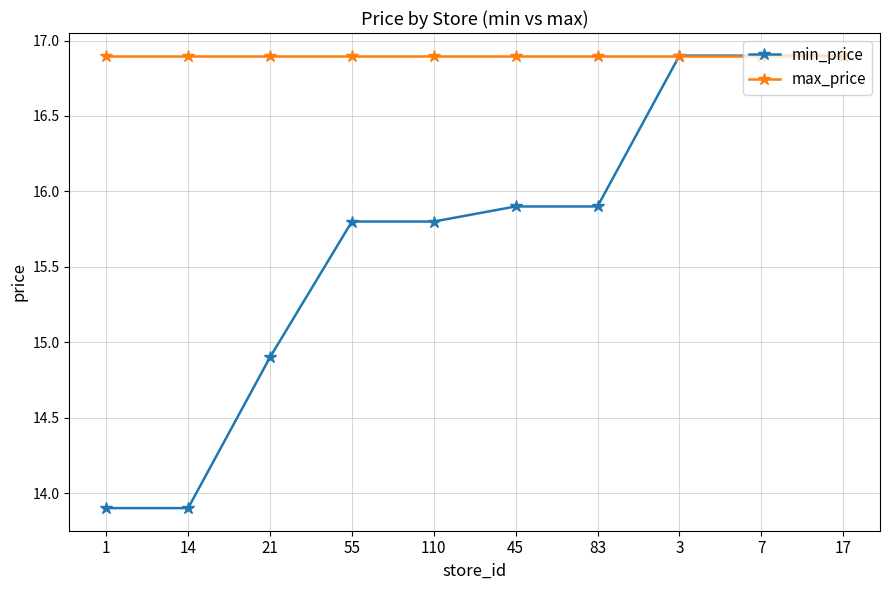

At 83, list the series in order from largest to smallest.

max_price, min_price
────────────────────────────────────────
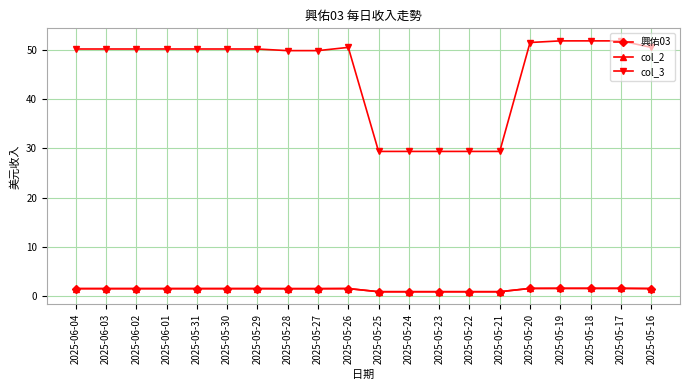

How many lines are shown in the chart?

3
────────────────────────────────────────
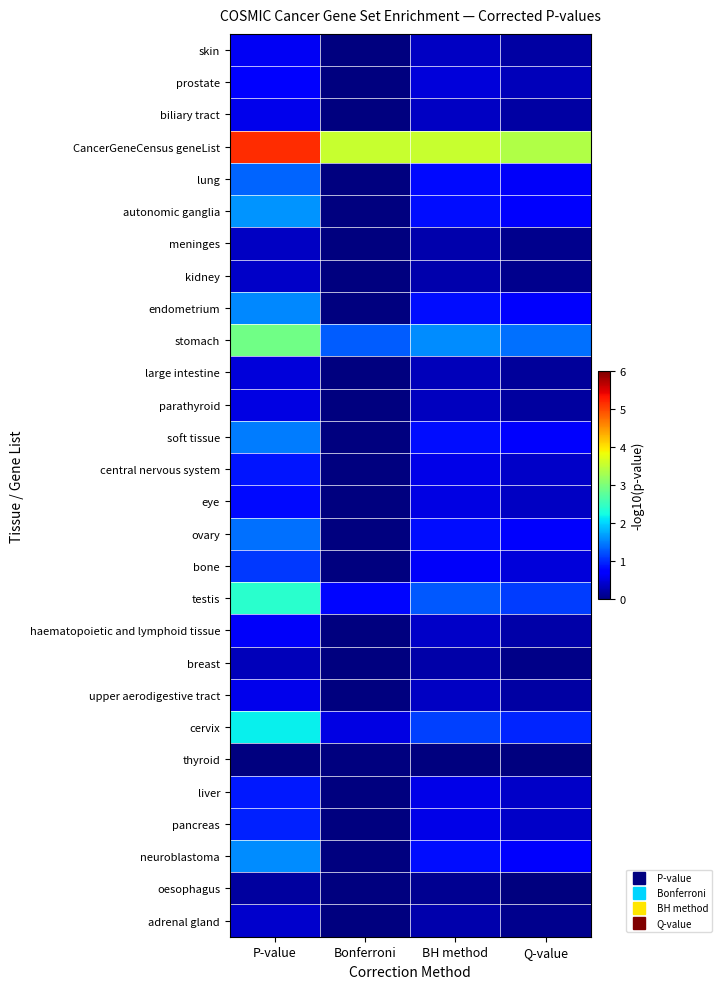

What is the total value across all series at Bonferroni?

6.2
────────────────────────────────────────
• **THE PROBLEM**: Identify each line in the data above that contains the word "series" and copy it out in full. Matching is case-sensitive.

• **RESPONSE AREA**:
At 83, list the series in order from largest to smallest.
What is the total value across all series at Bonferroni?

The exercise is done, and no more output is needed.